On Jan. 31, members of the congregation were outraged when someone defaced the banner by cutting out the word “Equality” from a phrase that read, “We Will Always Support Marriage Equality” on the banner. Members of the congregation put up a new banner on Feb. 6 that read: “Dear Vandals: You Can Cut the Word Equality Out of Our Banner, But You Can’t Cut the Message Out Of Our Church. We Will Always Support Marriage Equality.” On March 2, the banner was defaced again by someone who cut out the word “Equality”.
Police have launched an investigation into the incidents, and at this time are considering them as cases of vandalism as opposed to hate crimes, but that may change once a motive is determined and who is involved. Rev. Kathy Cooper-Ladesma, who heads the congregation at Hollywood United Methodist Church, said she was shocked to learn the vandalism had occurred a second time.
“The banner was fine, and then around three o’clock, one of the parishioners called and said it had happened again,” Cooper-Ladesma said. “This time it happened in broad daylight, and at one of the busiest intersection in Los Angeles. We believe it is the same person who doesn’t believe in the message we are putting forth. They are sending a clear message that they don’t believe a church should believe in equality.”
Cooper-Ladesma said the vandalism occurred sometime between 11 a.m. and 3 p.m. on March 2, and said she hopes someone saw what happened and will report the information to the police. She added that the incident has upset many people in the 350-member congregation, but has also inspired the church to continue pushing for marriage equality. The vandalized banner will remain up until early next week when the church replaces it with an announcement about Easter, but Cooper-Ladesma said plans call for a new banner with the marriage equality message to be created and put up again after Easter.

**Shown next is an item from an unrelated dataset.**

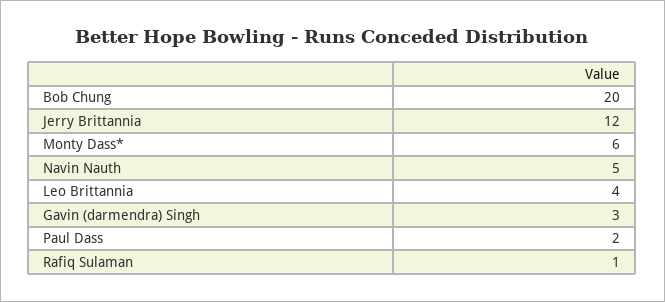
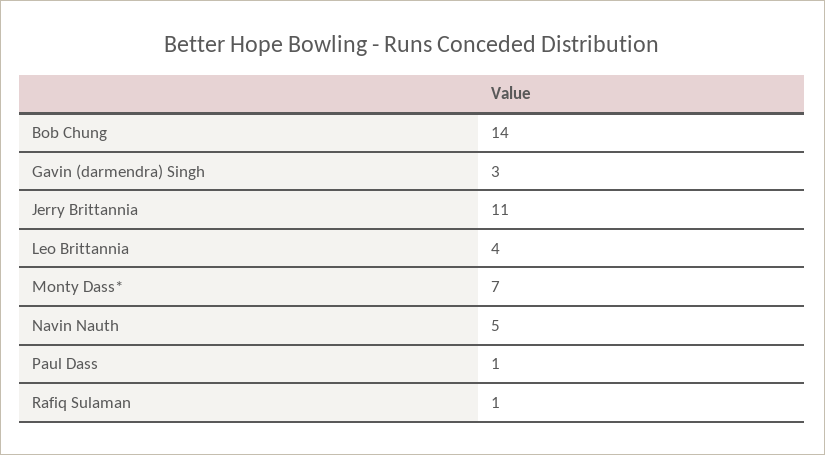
Bob Chung: 20 -> 14
Jerry Brittannia: 12 -> 11
Monty Dass*: 6 -> 7
Paul Dass: 2 -> 1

“Some folks were absolutely heartbroken. They were in disbelief that this could happen,” Cooper-Ladesma said. “We are supposedly in a place that believes in marriage equality, so it was very disheartening.”
Capt. Beatrice Girmala, the commanding office of the Los Angeles Police Department’s Hollywood Division, said officials are very concerned about the incidents. She has taken a personal interest in catching the perpetrator, and said people could call her office directly at (213)972-2900 to report information about the crime. Girmala added that it appears the incident was motivated by hate, but at this time, police have no leads.

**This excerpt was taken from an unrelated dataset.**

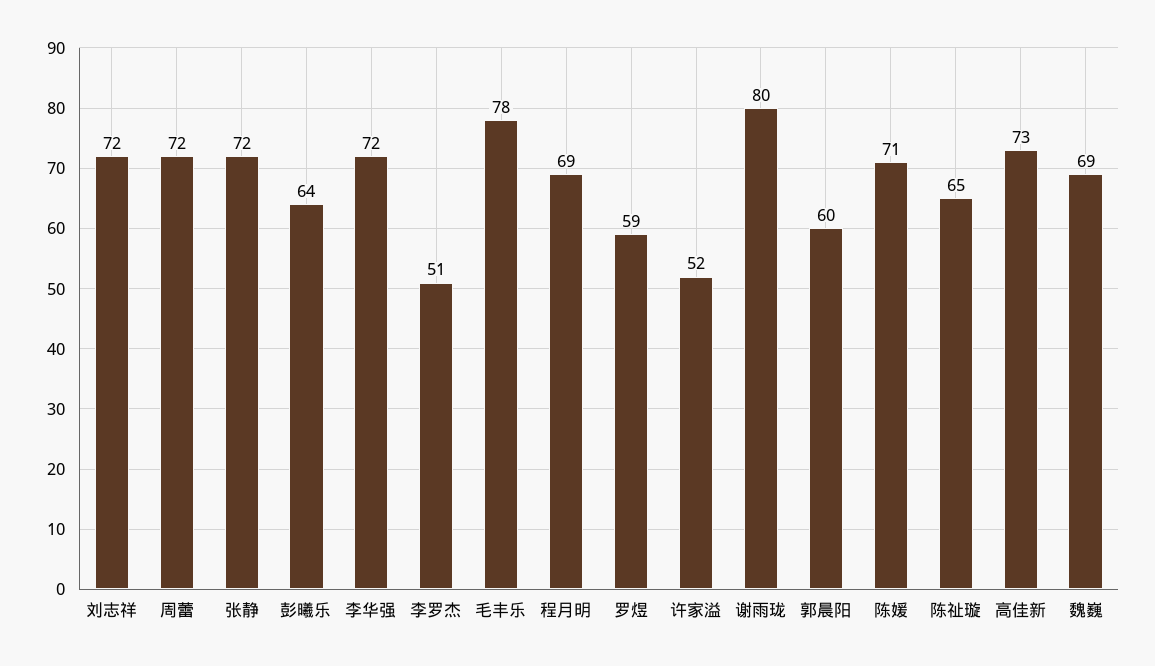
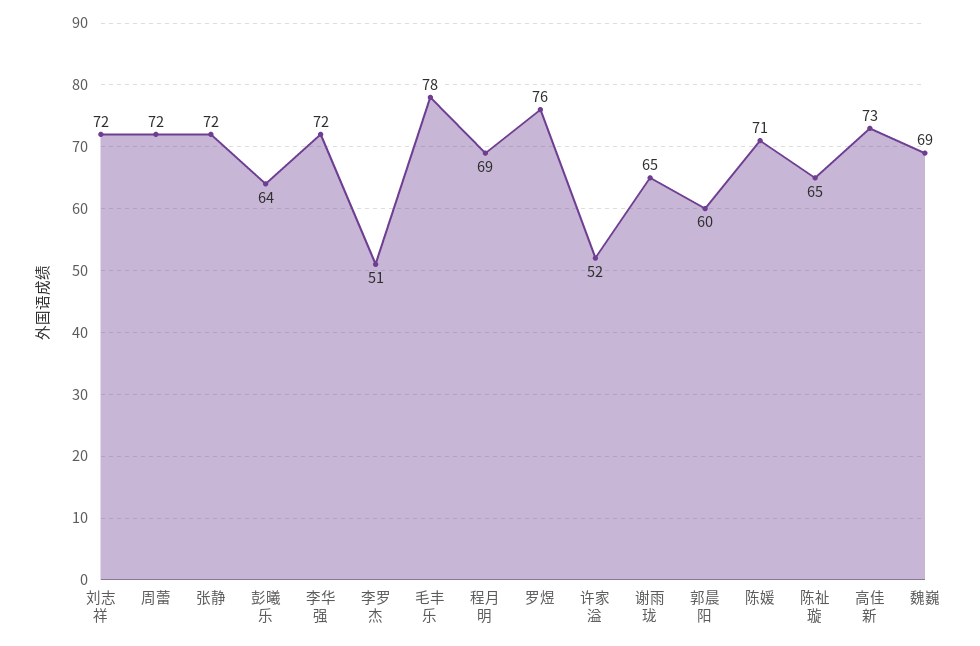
罗煜: 59 -> 76
谢雨珑: 80 -> 65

“The Los Angeles Police Department has a zero tolerance policy of hatred or any type of discrimination. We were absolutely outraged that this is going on, and have reached out to the church and had the senior lead officer from that area speak to them about the situation,” Girmala said. “We are doing our utmost to see if there is any community information that will lead to the arrest of the hateful vandals. We take this very seriously because small acts of vandalism are a precursor to something else.”
The vandalism was also denounced by members of the LGBT community, including the L.A. Gay & Lesbian Center, which is located in Hollywood.
“Despicable acts like this demonstrate the persistence of anti-LGBT prejudice and also the necessity of continuing to fight it,” said Dave Fleischer, director of the Center’s Leadership LAB, which includes the Vote for Equality program, the LGBT Mentoring Project and the Emerging Leaders program. “We are grateful that the Hollywood United Methodist Church has stood side by side with the LGBT community in support of marriage equality and are sorry that as a result they were targeted for vandalism. We look forward to being in the trenches together in the future.”
Cooper-Ladesma said the church has for years been at the forefront of equality issues, and supports the rights of all people to marry. Hollywood United Methodist Church dates back 102 years, and has been located at the corner of Highland and Franklin Avenues for the past 82 years. The church is identifiable by the large red ribbons affixed to the wall in support of people suffering with HIV and AIDS that were put up in 1993.
“They are not going to bully us,” Cooper-Ladesma added. “It really has strengthened our resolve to fight for marriage equality for all of God’s children.”